Le 13 février, à l'occasion d'une séance de questions cribles sur "Pratiques et réalités agricoles et code de la propriété intellectuelle", j'ai interrogé le ministre de l’agriculture, de l’agroalimentaire et de la forêt, Stéphane LE FOLL, sur la révision de la réglementation européenne concernant l’enregistrement des variétés végétales et la commercialisation des semences.
Vous trouverez, ci-dessous, le compte rendu de mon intervention et de la réponse du ministre.
M. Richard Yung. Monsieur le président, monsieur le ministre, mes chers collègues, ma question porte sur la proposition de règlement que la Commission européenne a présentée au mois de février 2013 en ce qui concerne l'enregistrement des obtentions végétales.
Ce document vise à réunir dans un seul règlement, qui est un texte d'application immédiate, une quinzaine de directives différentes ; l'idée est bonne, car ces directives forment un ensemble confus et assez complexe à appliquer.
Outre une amélioration de l'enregistrement des variétés et de la certification des semences, ce projet de règlement prévoit d'allonger la durée de protection de dix à trente ans, ce qui est considérable ; enfin, il traite de divers autres sujets, en particulier des semences de niche et des variétés anciennes tombées en désuétude.
Les enjeux sont importants pour la France, qui, je le répète, est l'un des principaux pays producteurs et exportateurs de semences. Le Sénat a exprimé certaines réticences au sujet de cette proposition de règlement : les actes délégués donnent à la Commission européenne la maîtrise complète du processus d'application, la durée de trente ans paraît trop longue et les aspects forestiers doivent relever d'autres modes de protection. Du reste, j'observe que le Parlement européen est lui-même très réticent.
Dans ces conditions, monsieur le ministre, quelle est la position du Gouvernement au sujet de cette proposition de règlement, et comment voyez-vous l'avenir de ce texte ?
M. le président. La parole est à M. le ministre.
M. Stéphane Le Foll, ministre. Monsieur Yung, vous avez rappelé que la Commission européenne a mis en débat une proposition de règlement ; ce document fait partie de la discussion sur le cadre juridique général de l'obtention et du brevetage, mais il n'a pas vocation à en marquer l'aboutissement.
Avant-hier, cette proposition de règlement a été rejetée par la commission de l'agriculture du Parlement européen.
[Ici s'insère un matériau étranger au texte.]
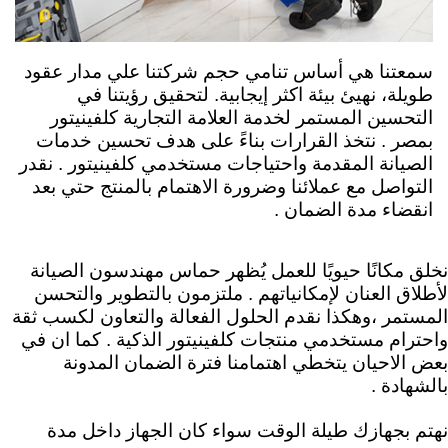
سمعتنا هي أساس تنامي حجم شركتنا علي مدار عقود
طويلة، نهيئ بيئة اكثر إيجابية. لتحقيق رؤيتنا في
التحسين المستمر لخدمة العلامة التجارية كلفينيتور
ب
مصر .
نتخذ القرارات بناءً على هدف تحسين خدمات
الصيانة المقدمة واحتياجات مستخدمي كلفينيتور . نقدر
التواصل مع عملائنا وضرورة الاهتمام بالمنتج حتي بعد
انقضاء مدة الضمان .
نخلق مكانًا حيويًا للعمل يُظهر حماس مهندسون الصيانة
لأطلاق العنان لإمكانياتهم .
ملتزمون بالتطوير والتحسن
المستمر ،وهكذا نقدم الحلول الفعالة والتعاون لكسب ثقة
واحترام مستخدمي منتجات كلفينيتور الذكية . كما ان في
بعض الاحيان يتخطي اهتمامنا فترة الضمان المدونة
بالشهادة .
نهتم بجهازك طيلة الوقت سواء كان الجهاز داخل مدة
Le Gouvernement est favorable à une simplification et à une modernisation du droit dans ce domaine.
M. Charles Revet. Il y a du travail !
M. Stéphane Le Foll, ministre. Je pense que nous pouvons tomber d'accord sur ce point.
Nous sommes évidemment favorables aux dispositions qui sont cohérentes avec la politique nationale du plan « Semences et agriculture durable », en particulier à celles qui visent à intégrer la dimension environnementale dans les critères d'examen de la performance des variétés en vue de leur mise sur le marché.
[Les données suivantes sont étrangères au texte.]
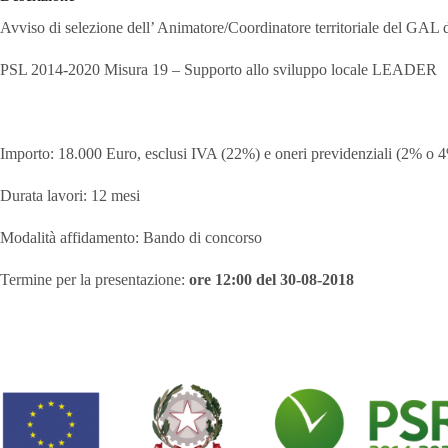
Avviso di selezione dell’ Animatore/Coordinatore territoriale del GAL 
PSL 2014-2020 Misura 19 – Supporto allo sviluppo locale LEADER
Importo: 18.000 Euro, esclusi IVA (22%) e oneri previdenziali (2% o 4
Durata lavori: 12 mesi
Modalità affidamento: Bando di concorso
Termine per la presentazione:
ore 12:00 del 30-08-2018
En revanche, il est vrai que les actes délégués placent la Commission européenne dans une position extrêmement favorable ; vous avez rappelé la position du Sénat à cet égard.
Si j'en juge par la décision prise récemment par la Commission européenne d'autoriser le maïs TC1507 du groupe Pioneer, alors que le Parlement européen, à une large majorité, avait voté contre cette autorisation et que dix-neuf pays sur vingt-sept s'y étaient également opposés – quatre autres, et non des moindres s'étant abstenus –, je suis, comme vous, monsieur Yung, extrêmement prudent au sujet de la latitude d'action que les actes délégués doivent laisser à la Commission européenne.
Si donc nous soutenons les objectifs de modernisation et de simplification, ainsi que la prise en compte de la dimension environnementale, nous serons extrêmement vigilants sur les conditions d'application du nouveau dispositif.
M. le président. La parole est à M. Richard Yung, pour la réplique.
M. Richard Yung. Je vous remercie, monsieur le ministre, de votre réponse.
Nous partageons votre sentiment. Sur le fond, la Commission a été trop timide, en affirmant insuffisamment la primauté du certificat d'obtention végétale dans le système européen. Les États-Unis, en effet, utilisent uniquement le brevet. De fait, il existe donc un combat entre l'Europe et les États-Unis sur cette question, qui fera d'ailleurs l'objet du débat transatlantique.
J'attire votre attention, mes chers collègues, sur un point : la Grande Chambre des recours de l'Office européen des brevets doit rendre, dans les mois qui viennent, une décision sur le fond concernant le brocoli et la tomate. Cette décision posera les fondements de la politique de séparation du brevet et du COV. Comme l'a excellemment dit M. le ministre, les choses se passent donc au niveau non pas français, mais européen.